The Free Press, Mankato, MN

State, national news

July 8, 2013

To revive or raze: Sandstone grapples with empty icon


"This building was built to last hundreds of years," said Chatfield city clerk Joel Young, standing in the doorway of a classroom that's been refurbished to serve as a reception area for the auditorium. "It wouldn't be right to abandon it after just 75 years. The New Deal set us up, as long as we step up when it's time."

When Chatfield passed a referendum in 2007 to build a new school, the school board intended to tear the old one down unless the city wanted it. "It occurred to us that the buildings are probably the most prominent buildings in town," said Young. "They are tied to the hearts of many, many people." He said the community theater has performed in the auditorium every summer for decades. "You think about those things. And you think about community viability.

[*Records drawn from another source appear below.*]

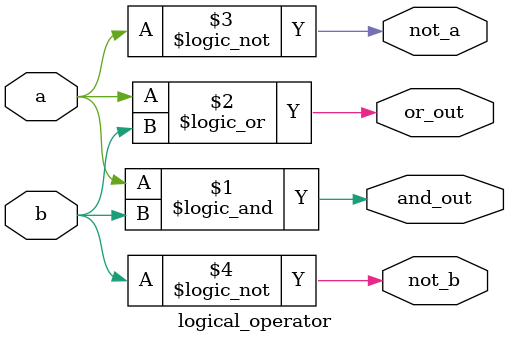
<source format=v>
module logical_operator (
    input a,
    input b,
    output and_out,
    output or_out,
    output not_a,
    output not_b
);

assign and_out = a && b;  // Logical AND
assign or_out  = a || b;  // Logical OR
assign not_a   = !a;      // Logical NOT of a
assign not_b   = !b;      // Logical NOT of b

endmodule

</source>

What can you do to keep your residents and attract other residents? Not everybody plays softball. Some people like to take the stage and act or speak. And others like to be entertained."

"It occurred to us that maybe Chatfield is a more livable community if this place is repurposed into an art center," he said.

The city was crafty and asked the school board to turn over not just the school, but also the money earmarked for tearing it down, $275,000. That would be enough to keep the building heated and insured, at least for a while. "We knew it would get us through a couple of years," said Young. "We were taking on a huge operating liability. It was courageous of the city council and the mayor."

What the old school really had going for it, however, were the people of Chatfield, who have a taste for the arts. "It's the natural heritage of the community," said Young. "We've had bands active in Chatfield since the 1800s. The city pays a stipend out of the general fund for the Chatfield Brass Band every year. The heritage of this community says we are into that sort of thing."